For maximum chills, of the figurative sort, I recommend reading Michelle Paver's Dark Matter over a weekend (it's a slip of a book and easily consumable in just a few sittings) when you can turn the lights down low, snuggle down into your comfiest chair and then lose yourself in the story. For literal (as well as figurative) chills, you might even save this one for the dead of winter when it is storming outside and you can hear the ice pellets hitting your window. Trust me, this is a ghost story worth savoring in the right reading conditions.
I read it in a gym filled with people and sunshine streaming through the windows, so I didn't get the full effect of the story. I wanted to save the last fifty or so pages for the weekend, but I just couldn't put the book down and had to rush to the ending. Whatever it might have lacked (for me anyway) in real spine-tingling chills (and trust me there was lots there to spook a reader), it more than made up for in being a really good story.
Paver brings all the right elements together to create a real page turner. Although very prickly, Jack is a likable character and the chronicler of this dark tale of an Arctic expedition gone horribly awry. For Jack Miller an opportunity like this rarely comes along. As a matter of fact almost every door of opportunity has shut on Jack. Poor and alone in the world he works as a shipping clerk, but he had bigger dreams once. When he's asked to join a group traveling to the Arctic to study the natural environment he almost declines feeling too much the odd man out. Jack is college educated but isn't in the same league as the other four fellows who are wealthy and uppercrust and most likely insufferable snobs.
Perhaps if Jack hadn't been so unhappy in his life he never would have went to Gruhuken, but it seemed worth a chance and maybe the only chance he would get. A journey that begins in hopeful optimism is from the start riddled with bad luck and bad choices and will spiral into something horrifying. It's obvious that there is something not right about Gruhuken, but the ship's captain is tight lipped about the former mining community. It's now an empty and desolate stretch of coast, but the men have set their sights on setting up camp there. And while things start out well enough Jack senses a malevolent presence that he's hesitant about mentioning to the other men, particularly since no one else seems to feel it.
One by one the numbers dwindle until it's just Jack alone on this lonely stretch of coast. It's only meant to be temporary and surely he can handle taking down the meteorological readings and transmitting his findings daily until his companions return. If he doesn't stay and continue the work the whole expedition will have to be scuppered. But days turn into weeks, the sun sets to an endless night and Jack must admit to himself that there is something out there.

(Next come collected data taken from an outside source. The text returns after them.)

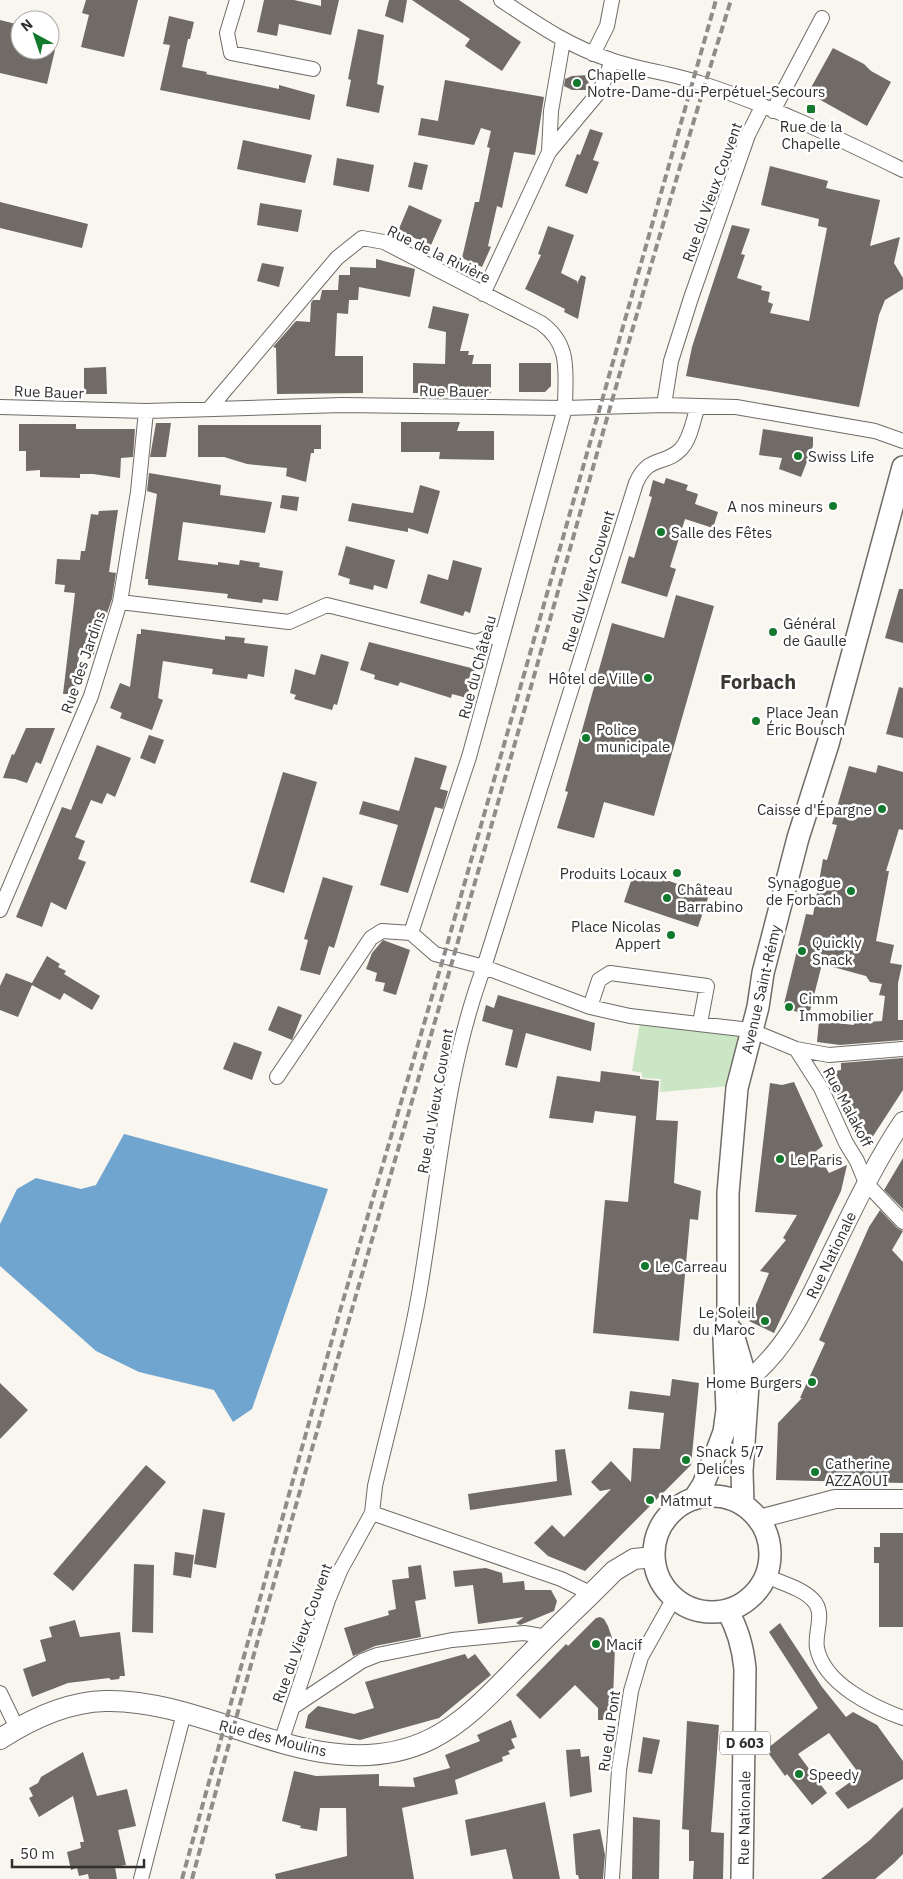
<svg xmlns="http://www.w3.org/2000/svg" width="903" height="1879" viewBox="0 0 903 1879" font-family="'IBM Plex Sans',sans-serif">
  <rect width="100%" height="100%" fill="#f9f5ef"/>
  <path fill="#cbe6c5" d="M641 1017 740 1032 730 1086 660 1092 661 1079 642 1078V1073L632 1071Z"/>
  <path fill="#70a5cf" d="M124 1134 328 1189 252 1409 233 1422 214 1390 139 1372 96 1351 0 1266V1224L17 1189 36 1178 81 1189 96 1185Z"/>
  <path fill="#706b67" d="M86 0H138L124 57 81 47 89 15 82 13Z
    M264 0H294L321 6V0H339L331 35 279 24 277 36 257 32Z
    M389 0H407L403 23 385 16Z
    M412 0H459L521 42 502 71 465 46 470 39Z
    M169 16 194 22 190 39H188L182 67 207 72 206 74 279 89V85L315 95 310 120 160 90 170 45 163 44Z
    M0 20 20 25V50H55L47 84 0 73Z
    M358 29 384 35 377 84 384 86 379 113 346 106 351 80 348 79Z
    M833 48 864 64 871 71 891 82 867 126 808 93Z
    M589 75 588 90H572L564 86 565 79 572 76Z
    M445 80 544 97 535 155 514 152 502 208 497 206 488 246 491 247 482 267 462 258 475 202H479L490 148 487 147 491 131 481 128 474 145 418 135 421 118 438 121Z
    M590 129 603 133 593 160 599 162 587 194 565 186 577 154 580 155Z
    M243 140 312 155 305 183 237 169Z
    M337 158 374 165 369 192 333 185Z
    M414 162 428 165 422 190 408 187Z
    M770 166 828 181 826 188 880 200 870 246 900 237 894 263 903 278V289L885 300 879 315 859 407 686 376 692 347 732 225 750 229 741 254 745 255 737 278 762 286 761 290 770 292 768 302 773 304 770 313 809 321 827 228 818 226 819 219 761 205Z
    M0 202 88 224 82 248 0 228Z
    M260 203 302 210 298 232 257 225Z
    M409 205 442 220 431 245 398 231Z
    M548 226 574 235 561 273 577 281V284L581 275 586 277 578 319 564 312 565 309 525 289 541 255 538 254Z
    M376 259 415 269 410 297 359 287 358 300H349L348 314 337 313 335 356H363V393L277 394 276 348 273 347 296 321 310 322 311 303 313 300H320L322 290H338L339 275H350V267L376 268Z
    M262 263 284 267 279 287 257 281Z
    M433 306 469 314 460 351H469L468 355H474L472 364H491V393H413V363L445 364 446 332 428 328Z
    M519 363H551V386L545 392H519Z
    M106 367 107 394H84V368Z
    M401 422H460L457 431H494V460L439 459 440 452H401Z
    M156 423H171L166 457H150Z
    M19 424H76V429H135L133 457 121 458 120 478 93 474H80V478L40 477V470L26 471V451H19Z
    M198 425H321V449H314V453H311L306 482 286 476 287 468 247 464 224 457H198Z
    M763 429 813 437V446L801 477 779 469 782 458 759 455Z
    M149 473 221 485 220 495 272 502 265 533 183 522 178 560 218 565V562L239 565 240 560 260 563 259 567 283 571 278 601 263 599 262 603 227 598 228 594 148 585V579H145L157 494 147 491Z
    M666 478 688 485 686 490 698 494 695 504 718 512 713 528 685 519 670 567 676 569 667 597 621 583 629 556 634 558 652 497 649 496 653 480 664 484Z
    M420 485 440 491 428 534 408 528V532L348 521 352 503 413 513Z
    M282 495 299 497 297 511 280 508Z
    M118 510 109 572 116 573 112 599 107 613 99 612 94 655 79 653 77 694H63L75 593 64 592 65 585 55 584 57 559 80 560 81 551H85L91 514 98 515 99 511Z
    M346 546 395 560 387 589 374 585 373 590 349 584 350 579 338 575Z
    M453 560 482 568 470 613 465 611 463 616 420 603 428 574 448 580Z
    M899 589H903V643L885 638Z
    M676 595 714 606 654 816 604 802 594 838 557 828 568 792 565 791 612 623 664 638Z
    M141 629 225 640V636L245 638 244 643 268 646 264 677 248 674 247 679 212 674 213 669 163 661 158 698 163 700 152 730 120 718 122 713 110 708 120 683 130 687 137 634H141Z
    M369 642 475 669 467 698 452 694 451 698 400 682 398 686 374 679 375 675 360 670Z
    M321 654 349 662 337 705 334 704 332 710 294 699 296 695 290 693 295 669 315 675Z
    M899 687 903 688V738L886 734Z
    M26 728H55L41 764 36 762 27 783 15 779 3 778 12 754 14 755Z
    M149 735 164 740 155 764 140 758Z
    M97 745 131 758 115 797 107 793 102 804 91 800 75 837 85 841 78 859 86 862 66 910 51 902 42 927 16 917 62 807 71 810Z
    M415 757 447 766 440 789 448 791 443 809 435 807 408 893 380 885 398 825 359 814 363 801 399 811Z
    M878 765 903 772V830L899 829 886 871H889L876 941 894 945 890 963 902 965 898 983V1020H903V1040L840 1045 817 1042 819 1021 854 1025V1023L882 1021 885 996 879 995 882 984 870 982 866 976 822 964 809 1015 783 1008 806 914 813 915 823 859 827 860 837 825 832 824 849 766 876 773Z
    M283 772 317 782 284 893 250 882Z
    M635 869 709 895 698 927 624 902Z
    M323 877 353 886 334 948 329 946 320 975 300 970 308 940 304 939Z
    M383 940 410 950 396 995 383 991 385 983 375 981 377 973 366 969 372 953Z
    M47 956 60 964 58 967 66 971 64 974 100 996 92 1010 64 993 60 1000 32 985 18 1017 0 1010V986L6 973 32 983Z
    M498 995 595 1023 591 1051 526 1033 517 1068 505 1065 513 1030 482 1021 486 1005 494 1008Z
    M278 1006 302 1015 292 1040 268 1030Z
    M234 1042 262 1052 252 1080 223 1069Z
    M903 1058V1090L866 1147 855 1137 828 1072 841 1070V1063Z
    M601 1071 640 1076V1079L659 1081 656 1120 678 1121 674 1183 701 1191 698 1220 690 1219 679 1341 593 1333 605 1200 628 1202 636 1116 595 1111 593 1123 549 1118 557 1076 600 1082Z
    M794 1082 823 1146 816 1151 829 1173 847 1165 841 1191 774 1333 749 1321 769 1273 760 1271 786 1240 783 1238 797 1215 755 1212 770 1083 782 1085Z
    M903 1158V1209L884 1190Z
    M880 1210 897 1228 903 1231 892 1250 903 1262V1483L776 1480 778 1423 802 1398H800L825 1343 819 1340 869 1227Z
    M672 1379 699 1383 691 1465 585 1571 548 1556 534 1543 552 1525 564 1537 611 1489 600 1491 591 1482 611 1461 631 1482 633 1448 660 1449 664 1413 628 1409 630 1391 670 1396Z
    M0 1383 28 1410 0 1439Z
    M565 1449 572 1495 470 1510 468 1494 557 1481 555 1450Z
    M146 1465 166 1482 73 1591 53 1574Z
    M203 1509 225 1513 216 1568 194 1564Z
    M880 1533H903V1627H879V1563H874V1547H880Z
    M175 1552 194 1555 191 1578 173 1575Z
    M134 1564 154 1565 153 1633 132 1632Z
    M421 1565 426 1599 415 1601 421 1637 375 1646 353 1656 344 1628 389 1615 388 1611 396 1609 392 1580 409 1578 408 1567Z
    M486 1568 502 1573 503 1583 524 1581 525 1590H551L557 1601 554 1611 520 1625 516 1623 524 1617 478 1624 473 1585 455 1587 453 1571Z
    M600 1617 604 1619 608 1626 615 1647 613 1699 616 1700 612 1720H598V1708L575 1685 540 1719 516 1695 566 1644 568 1646 596 1618Z
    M75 1620 80 1637 120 1632 125 1676H120L119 1679 111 1680 109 1678 68 1683 32 1697 23 1669 46 1661 40 1640 52 1637 49 1627Z
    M780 1623 822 1687 846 1717 853 1712 877 1725 903 1761V1779L848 1809 835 1793 860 1775 829 1733 798 1754 827 1793 812 1805 787 1774 785 1776 769 1754 771 1752 768 1748 818 1708 769 1632Z
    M465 1654 468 1659 475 1654 491 1675 439 1718 360 1740 305 1728 308 1715 318 1706 354 1714 374 1708 365 1682Z
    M511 1720 517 1737 511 1739 515 1748 508 1751 510 1754 502 1757 503 1761 455 1780 458 1794 402 1808 414 1879H276L275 1874 347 1856 346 1808H320L317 1831 300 1828 301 1826 282 1821 294 1771 316 1776 379 1774V1786L415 1787 413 1778 450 1768 445 1755 480 1741 477 1735Z
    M687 1721 719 1725 711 1832 724 1833 723 1879H693L694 1861H689V1830L682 1829Z
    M643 1737 660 1740 652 1774 638 1772Z
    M580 1749 581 1757 589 1756 592 1792 570 1797 566 1750Z
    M83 1752 97 1796 127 1789 136 1826 118 1830 126 1865 115 1867 117 1879H89L88 1874 79 1876 77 1868 71 1870 67 1852 81 1848 80 1842H84L73 1796 39 1817 29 1798 33 1796 29 1788 38 1783 41 1777Z
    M545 1802 560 1879H513L506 1849 471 1856 465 1820Z
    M903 1807V1854L893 1864 875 1879H821L870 1840Z
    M633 1817 660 1820 659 1879H632Z
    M600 1829 605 1855 603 1879H579L578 1875H576L573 1834Z"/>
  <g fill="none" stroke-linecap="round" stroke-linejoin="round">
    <g stroke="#6f6c67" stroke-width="16">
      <path id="minor" d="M237 0 227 33 231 53 313 69
        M501 0C537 24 570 47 611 60 640 70 671 73 700 83 769 105 838 138 903 170
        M593 54 607 26 612 0
        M773 111 822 18
        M549 152 551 111 563 41
        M483 294 549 152 600 91 612 61
        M664 405 671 361 691 298 748 135 762 107
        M0 407 146 411 342 405 565 408 664 405 736 407 875 431 903 441
        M209 409 337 258 362 238 384 242 541 323C572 345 565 374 565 408L469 757 411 933 435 954 484 967 590 1007 630 1016 750 1030 796 1049 829 1055 903 1049
        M120 602 289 622 327 605 476 642 503 632
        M0 910 91 696 120 602 138 492 146 411
        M590 1007 599 980 610 973 707 986 700 1023
        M796 1049 821 1088 846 1143 857 1161 866 1183 903 1222
        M277 1077 371 938 382 931 411 933
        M372 1513 561 1579 592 1594
        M766 1576C781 1583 802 1588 813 1600 826 1613 814 1633 817 1648 824 1684 873 1707 903 1718
        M0 1693 17 1728
        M293 1707 362 1661 377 1655 452 1640 524 1633 547 1637
        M281 1742 328 1600 341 1569 372 1513 375 1486C390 1422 408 1358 419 1294 438 1185 445 1071 484 967L636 483C649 454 665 466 681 449 691 438 693 420 698 406
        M141 1879 184 1713
        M612 1879 619 1770 631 1691 641 1657 674 1598"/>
    </g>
    <g stroke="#6f6c67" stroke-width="20">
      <path id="tertiary" d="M748 1380C788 1347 807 1304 829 1258 852 1212 874 1164 903 1121
        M759 1519 835 1499H903"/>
    </g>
    <g stroke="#6f6c67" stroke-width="22">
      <path id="secondary" d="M0 1739C31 1719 67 1702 105 1701 213 1698 323 1792 431 1739 471 1719 500 1683 531 1653 558 1625 587 1599 614 1571L634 1559 654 1557"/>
    </g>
    <g stroke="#6f6c67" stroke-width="24">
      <path id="primary" d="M732 1331 748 1385 742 1471 743 1505
        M654 1554a58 58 0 1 1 116 0a58 58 0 1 1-116 0Z
        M694 1499 703 1485 718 1448 724 1432 727 1410 724 1339 728 1316V1193L737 1088 758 1007 763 973 798 838 828 744 903 467
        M727 1610C738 1629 743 1647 745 1669L742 1879"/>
    </g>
    <use href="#minor" stroke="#fff" stroke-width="14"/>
    <use href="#tertiary" stroke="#fff" stroke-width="18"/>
    <use href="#secondary" stroke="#fff" stroke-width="20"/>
    <use href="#primary" stroke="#fff" stroke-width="21"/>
    <path stroke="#908d89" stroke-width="4" stroke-dasharray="8 4" stroke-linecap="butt" d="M182 1879 340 1311 445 952 716 0
      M192 1879C281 1550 377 1224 471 896 558 597 638 297 731 0"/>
  </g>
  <g fill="#137a2d" stroke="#fff" stroke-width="2">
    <circle cx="577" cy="83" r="5"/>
    <rect x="806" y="104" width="10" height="10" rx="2.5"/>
    <circle cx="798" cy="456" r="5"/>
    <circle cx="833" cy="506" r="5"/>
    <circle cx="661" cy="532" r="5"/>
    <circle cx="773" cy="632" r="5"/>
    <circle cx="648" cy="678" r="5"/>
    <circle cx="756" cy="721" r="5"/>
    <circle cx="586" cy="738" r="5"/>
    <circle cx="882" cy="809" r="5"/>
    <circle cx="677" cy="873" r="5"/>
    <circle cx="851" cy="891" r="5"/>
    <circle cx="667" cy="898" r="5"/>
    <circle cx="671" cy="935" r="5"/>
    <circle cx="802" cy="951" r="5"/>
    <circle cx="789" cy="1007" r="5"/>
    <circle cx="780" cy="1159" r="5"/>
    <circle cx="645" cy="1266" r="5"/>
    <circle cx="765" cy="1321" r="5"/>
    <circle cx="812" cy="1382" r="5"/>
    <circle cx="686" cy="1460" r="5"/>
    <circle cx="815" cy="1472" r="5"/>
    <circle cx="650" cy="1500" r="5"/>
    <circle cx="596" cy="1644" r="5"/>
    <circle cx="799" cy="1774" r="5"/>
  </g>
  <g text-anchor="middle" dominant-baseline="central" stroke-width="5" stroke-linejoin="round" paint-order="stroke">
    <rect fill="#fff" stroke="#706e6d" stroke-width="1" x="720" y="1731.5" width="50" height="23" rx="4"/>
    <g font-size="14" font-weight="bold" fill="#32302e">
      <text x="745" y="1743">D 603</text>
    </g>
    <g font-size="15" fill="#32302e" stroke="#fff" text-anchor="start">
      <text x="587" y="74">Chapelle<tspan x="587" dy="17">Notre-Dame-du-Perpétuel-Secours</tspan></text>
      <text x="811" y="126" text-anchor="middle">Rue de la<tspan x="811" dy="17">Chapelle</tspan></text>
      <text x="808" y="456">Swiss Life</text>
      <text x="823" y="506" text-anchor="end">A nos mineurs</text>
      <text x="671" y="532">Salle des Fêtes</text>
      <text x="783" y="623">Général<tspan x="783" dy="17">de Gaulle</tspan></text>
      <text x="638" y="678" text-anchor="end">Hôtel de Ville</text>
      <text x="766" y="712">Place Jean<tspan x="766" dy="17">Éric Bousch</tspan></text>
      <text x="596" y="729">Police<tspan x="596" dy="17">municipale</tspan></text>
      <text x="872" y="809" text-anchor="end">Caisse d'Épargne</text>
      <text x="667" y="873" text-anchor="end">Produits Locaux</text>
      <text x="841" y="882" text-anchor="end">Synagogue<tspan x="841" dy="17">de Forbach</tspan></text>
      <text x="677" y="889">Château<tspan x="677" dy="17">Barrabino</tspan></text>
      <text x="661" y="926" text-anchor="end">Place Nicolas<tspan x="661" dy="17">Appert</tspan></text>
      <text x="812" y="942">Quickly<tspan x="812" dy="17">Snack</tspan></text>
      <text x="799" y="998">Cimm<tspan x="799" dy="17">Immobilier</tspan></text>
      <text x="790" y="1159">Le Paris</text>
      <text x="655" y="1266">Le Carreau</text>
      <text x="755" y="1312" text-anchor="end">Le Soleil<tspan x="755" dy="17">du Maroc</tspan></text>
      <text x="802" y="1382" text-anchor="end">Home Burgers</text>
      <text x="696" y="1451">Snack 5/7<tspan x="696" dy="17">Delices</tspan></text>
      <text x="825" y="1463">Catherine<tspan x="825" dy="17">AZZAOUI</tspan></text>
      <text x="660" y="1500">Matmut</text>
      <text x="606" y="1644">Macif</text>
      <text x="809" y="1774">Speedy</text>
    </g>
    <g font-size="15" fill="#32302e" stroke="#fff">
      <text transform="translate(712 192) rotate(-70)">Rue du Vieux Couvent</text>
      <text transform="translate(439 254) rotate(26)">Rue de la Rivière</text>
      <text transform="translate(454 391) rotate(1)">Rue Bauer</text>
      <text transform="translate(49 392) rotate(2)">Rue Bauer</text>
      <text transform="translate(588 581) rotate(-73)">Rue du Vieux Couvent</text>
      <text transform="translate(83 662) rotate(-71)">Rue des Jardins</text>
      <text transform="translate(477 667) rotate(-75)">Rue du Château</text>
      <text transform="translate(761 989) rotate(-77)">Avenue Saint-Rémy</text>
      <text transform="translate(435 1101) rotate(-80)">Rue du Vieux Couvent</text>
      <text transform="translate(848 1107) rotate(62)">Rue Malakoff</text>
      <text transform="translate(831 1255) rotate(-64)">Rue Nationale</text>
      <text transform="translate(302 1633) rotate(-70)">Rue du Vieux Couvent</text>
      <text transform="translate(609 1731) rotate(-82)">Rue du Pont</text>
      <text transform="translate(273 1738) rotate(14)">Rue des Moulins</text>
      <text transform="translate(744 1818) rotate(-89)">Rue Nationale</text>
    </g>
    <g font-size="20" font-weight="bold" fill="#3a3733" stroke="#fff">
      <text x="758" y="681">Forbach</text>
    </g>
  </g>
  <g transform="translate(35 35) rotate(320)"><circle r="24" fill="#ffffff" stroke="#adacab"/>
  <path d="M0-4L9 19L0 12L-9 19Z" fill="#137a2d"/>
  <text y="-8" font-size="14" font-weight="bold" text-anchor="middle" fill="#32302e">N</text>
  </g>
  <path d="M12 1859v8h132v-8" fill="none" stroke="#32302e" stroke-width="2.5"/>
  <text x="20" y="1859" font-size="15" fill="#32302e" stroke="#ffffff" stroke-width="4" paint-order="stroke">50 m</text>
</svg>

What better place to set a ghost story than an island in the Arctic? The year is 1937, so communication is limited to morse transmissions. Surely there can be no lonelier place in the world. When endless day turns into endless night, there is only a brief twilight and then darkness. A darkness so complete that it's hard to tell up from down out on the snow. The winds howl, storms come up out of nowhere and last for days on end, and as winter approaches the sea becomes an impassable sheet of ice. Jack tells his story through a series of journal entries that become increasingly spooked as he realizes he's not really alone. This is an unnerving story filled with Jack's fear and paranoia. Paver tells it all so well that the iciness from the fear and the cold is almost tangible.
I may have read this on bright sunny days, but I think the horror of the story is a little more subtle than it appears. A really good ghost story plays upon the imagination. So some night when I need to go down to my creaky, old-house basement and it's dark outside, I have a feeling I'll be racing up the stairs two at a time and quickly walk past windows for fear of what's looking in out of the darkness.
If you like a good ghost story, this one is well worth searching for.